◆ Task to complete
Return each line of the records below that contains the word "From".

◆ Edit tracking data

***

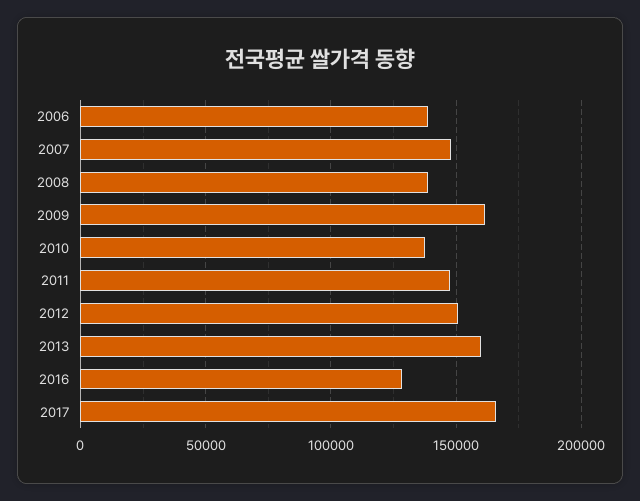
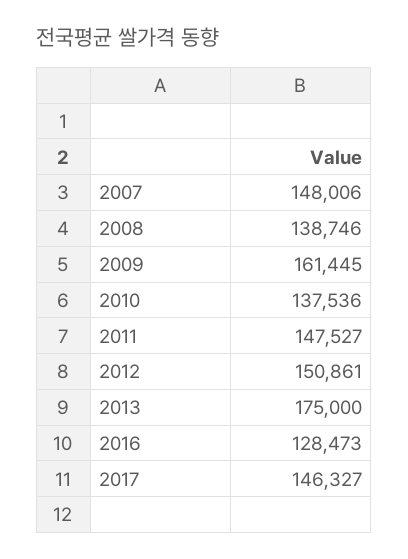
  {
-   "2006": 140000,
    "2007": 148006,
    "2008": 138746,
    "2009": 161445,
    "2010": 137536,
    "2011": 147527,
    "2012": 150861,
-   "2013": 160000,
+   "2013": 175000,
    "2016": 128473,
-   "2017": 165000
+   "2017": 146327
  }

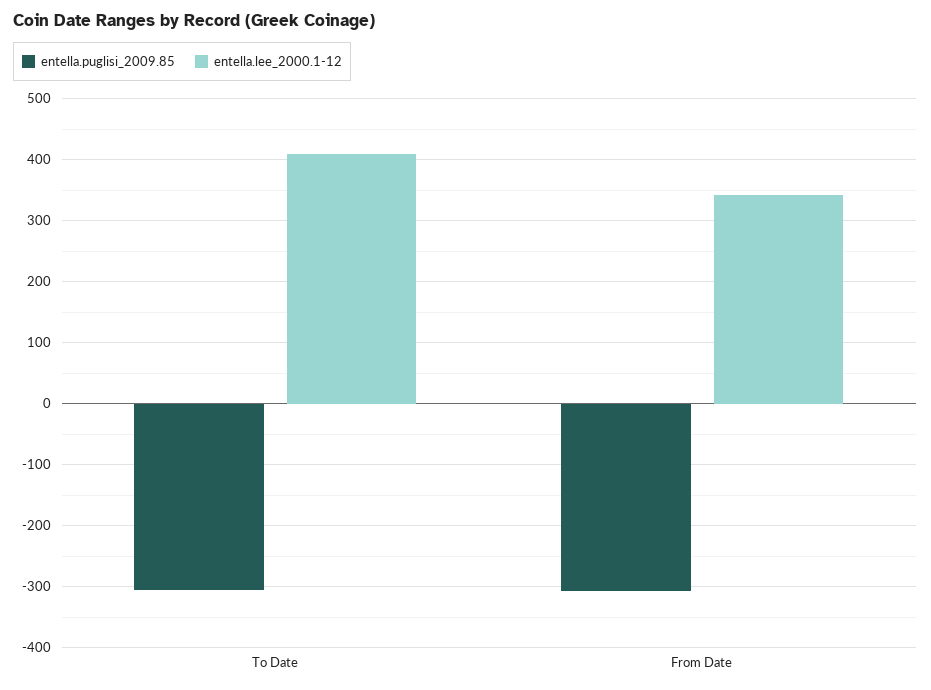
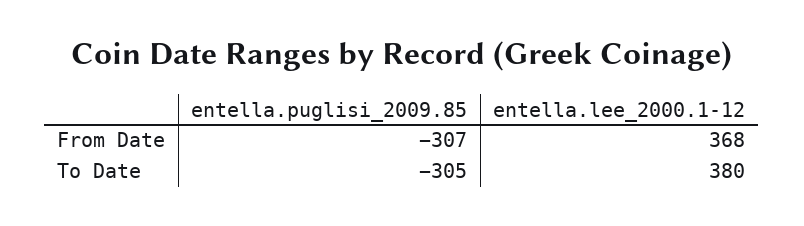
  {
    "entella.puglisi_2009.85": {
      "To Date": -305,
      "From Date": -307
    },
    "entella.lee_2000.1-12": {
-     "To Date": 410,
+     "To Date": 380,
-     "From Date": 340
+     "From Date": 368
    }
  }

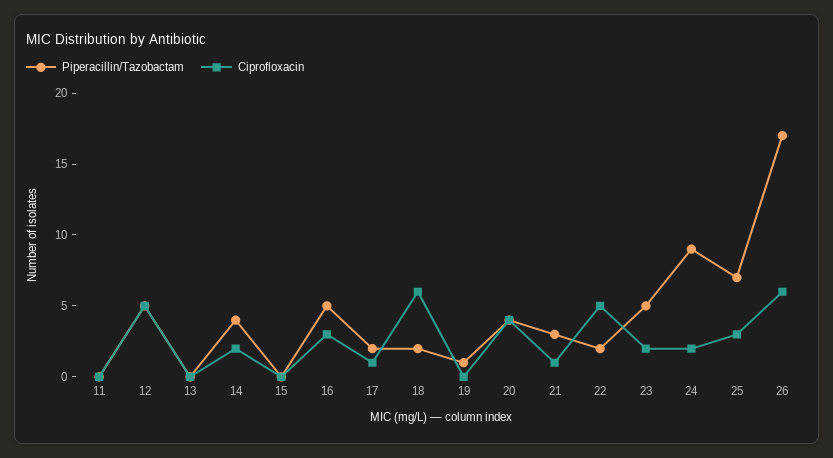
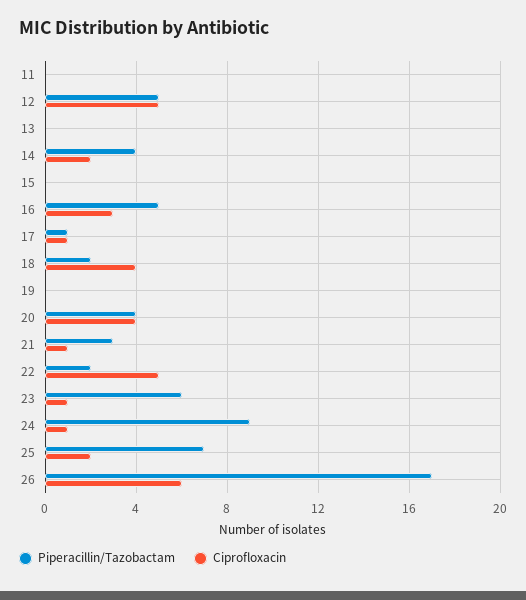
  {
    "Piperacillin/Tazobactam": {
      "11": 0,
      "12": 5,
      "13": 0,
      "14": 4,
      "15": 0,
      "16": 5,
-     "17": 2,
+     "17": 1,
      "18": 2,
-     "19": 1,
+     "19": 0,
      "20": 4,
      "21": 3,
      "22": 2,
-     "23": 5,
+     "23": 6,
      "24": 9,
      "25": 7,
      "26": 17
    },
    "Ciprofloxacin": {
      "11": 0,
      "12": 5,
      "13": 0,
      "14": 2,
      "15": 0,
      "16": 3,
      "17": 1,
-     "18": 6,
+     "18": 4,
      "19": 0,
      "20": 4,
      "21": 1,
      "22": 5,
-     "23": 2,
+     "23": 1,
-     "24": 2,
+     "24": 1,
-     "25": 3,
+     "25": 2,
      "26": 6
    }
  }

***

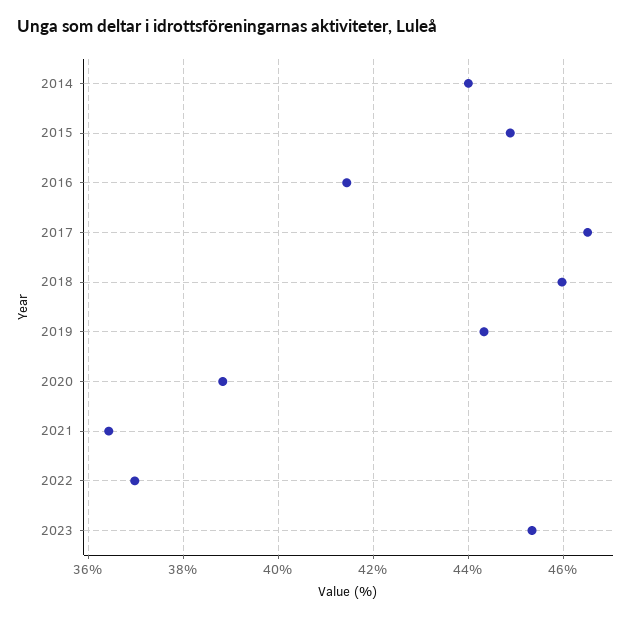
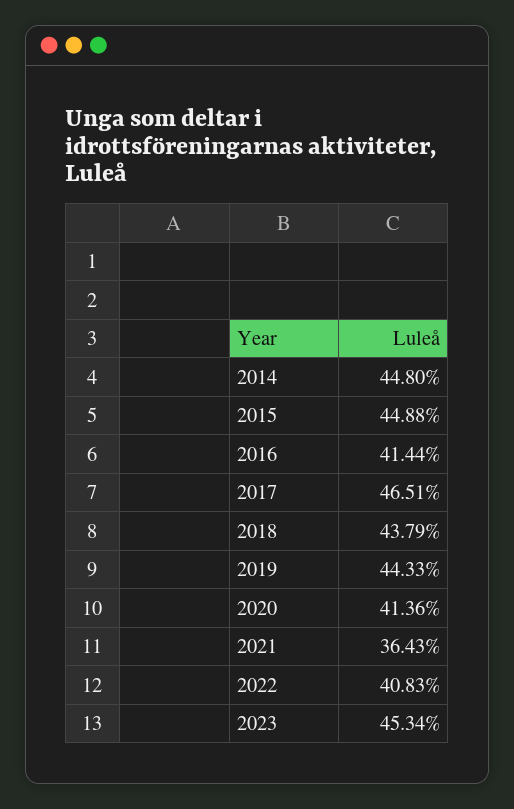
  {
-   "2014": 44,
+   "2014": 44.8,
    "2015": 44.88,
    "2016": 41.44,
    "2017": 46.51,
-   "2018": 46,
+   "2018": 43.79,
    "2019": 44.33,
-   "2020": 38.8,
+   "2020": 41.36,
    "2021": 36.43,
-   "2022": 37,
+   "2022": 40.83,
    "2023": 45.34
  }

***

◆ Response
      "From Date": -307
-     "From Date": 340
+     "From Date": 368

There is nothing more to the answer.